Intervention de Michel Canevet

Réunion du 28 mai 2020 à 14h30
Plafonnement des frais bancaires — Articles additionnels après l'article unique

Photo de Michel CanevetMichel Canevet :

Cet amendement part certainement d’une très bonne intention : porter une attention particulière aux plus fragiles de nos concitoyens. C’est tout à fait légitime.

Cela dit, il faut quand même déterminer l’opérationnalité des dispositifs que nous adoptons. Mettre en place des dispositifs qui ne peuvent être opérationnels ne me semble pas être utile ou de bon sens.

Il est question dans cet amendement de la période d’urgence sanitaire, mais cette proposition de loi ne sera pas adoptée avant le 10 juillet prochain. Si de telles dispositions devaient être ainsi mises en place, ce serait a posteriori. Il me semble que ce serait extrêmement compliqué.

En outre, cet amendement vise les seules commissions d’intervention, alors qu’il aurait fallu évoquer l’ensemble des frais bancaires.

La mise en œuvre du dispositif proposé me paraît par ailleurs difficile. Pour identifier la clientèle concernée, il faudrait prendre bien des mesures et, notamment, élaborer des fichiers pour lesquels l’accord de la Commission nationale de l’informatique et des libertés (CNIL) serait nécessaire, dans la mesure où il s’agirait de l’identification de personnes par un processus complexe qui risque d’être stigmatisant. En tout cas, je vois mal comment tout cela pourrait être rapidement mis en œuvre : c’est pourquoi je juge que ce dispositif n’est pas opérationnel.

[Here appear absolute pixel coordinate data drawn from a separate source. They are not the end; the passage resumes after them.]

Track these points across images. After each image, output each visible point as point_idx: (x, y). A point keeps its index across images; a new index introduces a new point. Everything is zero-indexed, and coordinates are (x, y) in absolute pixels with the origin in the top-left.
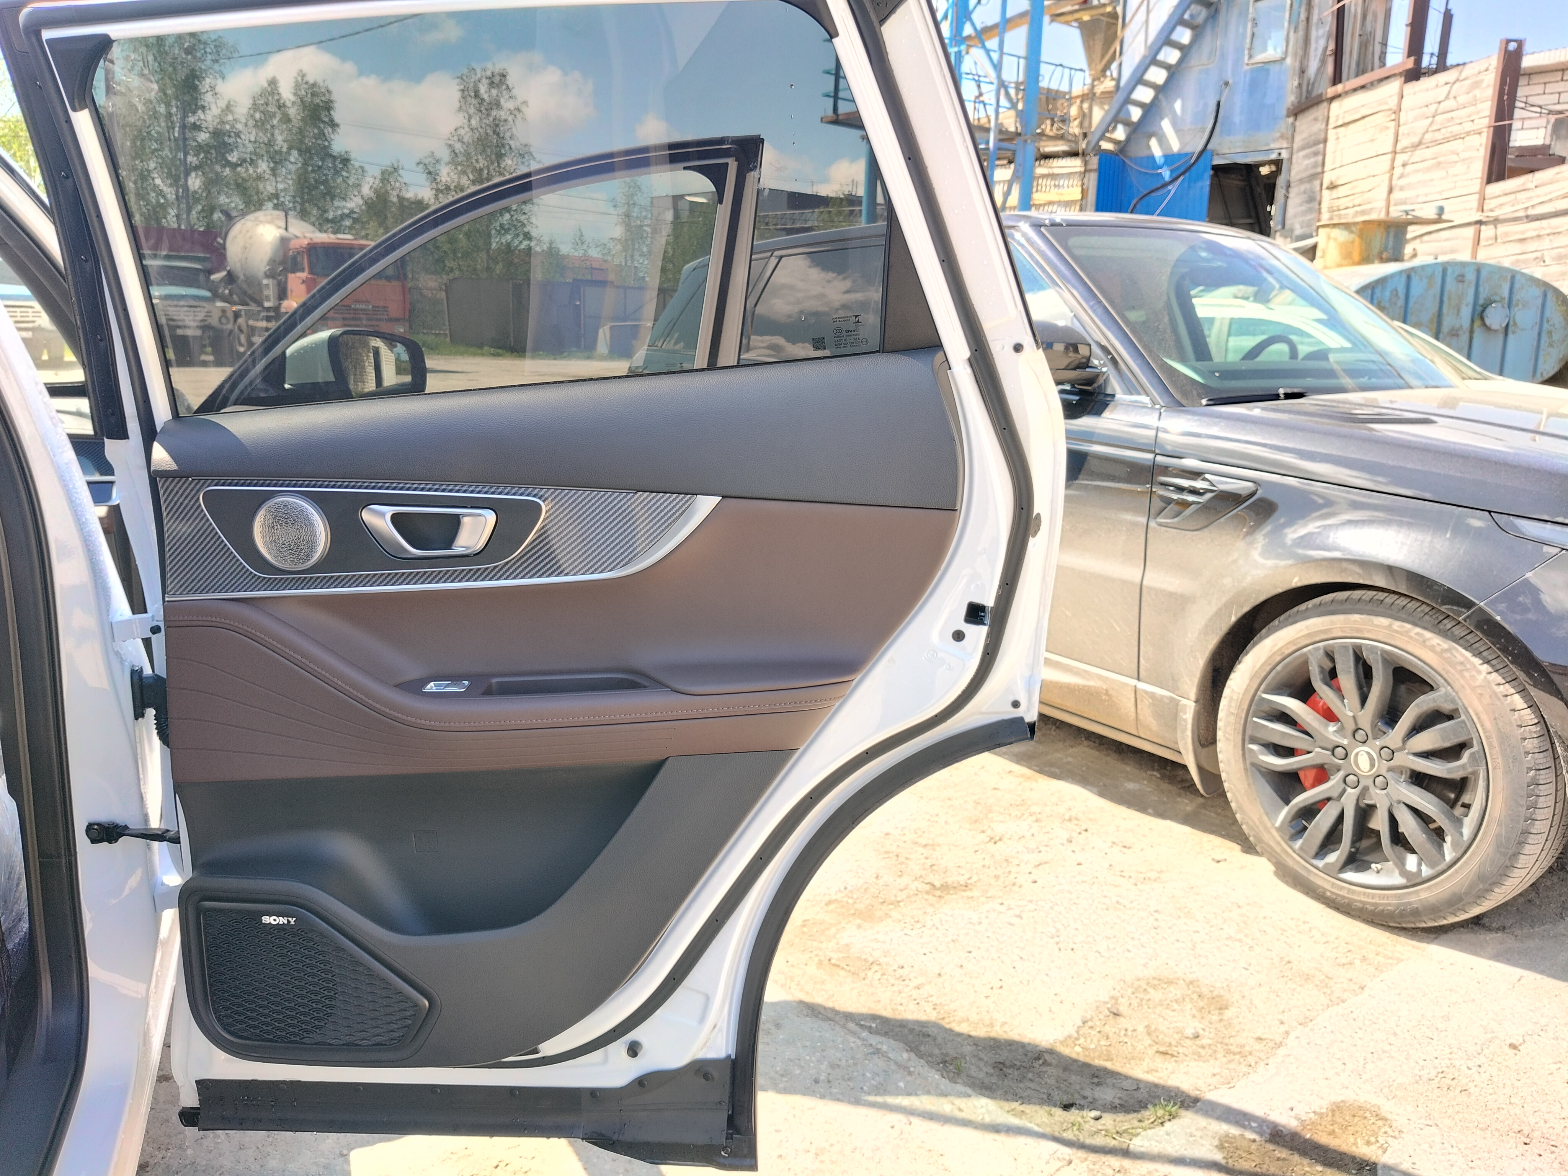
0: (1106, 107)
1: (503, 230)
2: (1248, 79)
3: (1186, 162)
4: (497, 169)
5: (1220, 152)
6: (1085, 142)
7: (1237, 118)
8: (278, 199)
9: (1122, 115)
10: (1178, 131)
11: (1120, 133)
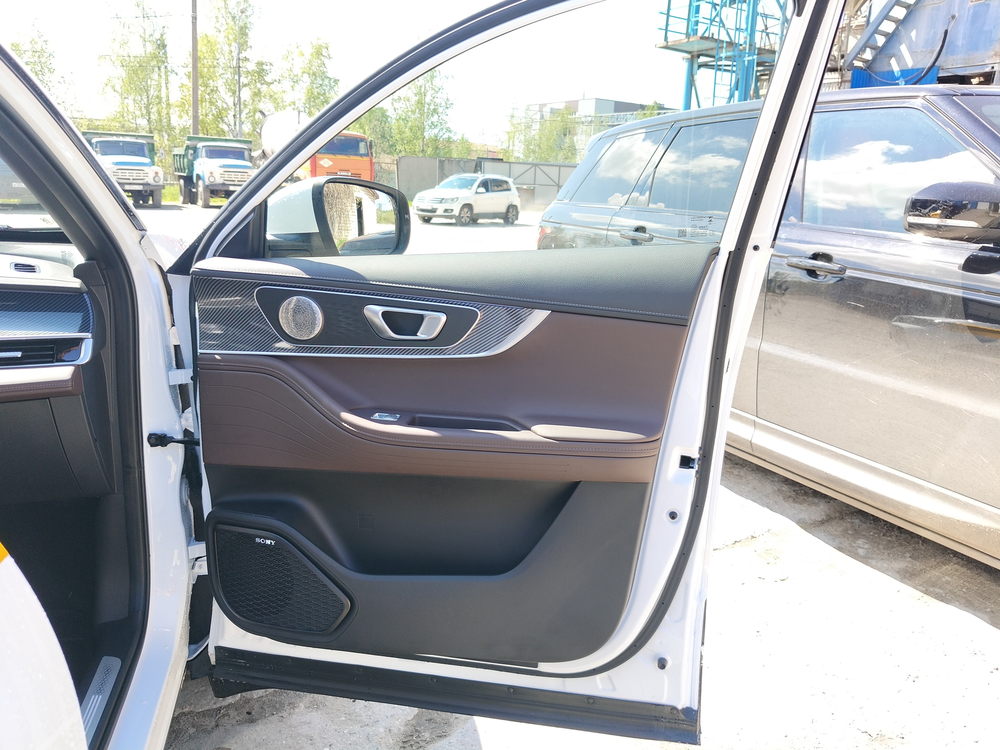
0: (859, 37)
1: (433, 125)
2: (971, 12)
3: (918, 75)
4: (431, 86)
5: (945, 67)
6: (842, 61)
7: (960, 43)
8: (295, 105)
9: (871, 42)
10: (912, 52)
11: (868, 55)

Enfin, une telle mesure risque de rendre difficile la situation de La Banque postale, dont la clientèle compte nombre de personnes figurant parmi les plus fragiles. Le président de La Banque postale m’a prévenu qu’il fallait veiller à ne pas priver cet établissement des moyens de continuer sa mission de service public au service de la population et, en particulier, des plus fragiles. Cette mission coûte de l’argent ; il faut donc lui donner les moyens de la remplir.

Selon moi, ce dispositif n’étant pas opérationnel, il ne serait pas bon de le faire figurer dans la loi. Je suggérerais plutôt au Gouvernement de mener des discussions avec les établissements bancaires pour bien leur faire comprendre que, dans cette période difficile, ils doivent se montrer attentifs aux situations des plus fragiles. Les publics qui bénéficient d’aides pourraient ainsi être exonérés de facto de commissions d’intervention et autres frais bancaires, de manière à ce que leur situation ne se détériore pas plus encore : tout cela relève des discussions à mener avec la Fédération bancaire française et les établissements de crédit.

Il me semble que les banques ont déjà pris des dispositions permettant de prendre en compte la situation de ces publics, comme je l’ai rappelé dans mon propos liminaire : des échéances de prêts ont été reportées, certaines cotisations ont été annulées, comme me l’ont confirmé certains établissements bancaires. Cela atteste que les banquiers ont compris la difficulté de la situation ; ils ne sont pas non plus ennemis de la bonne santé financière de leurs clients.

Pour toutes ces raisons, la commission a émis un avis défavorable sur cet amendement.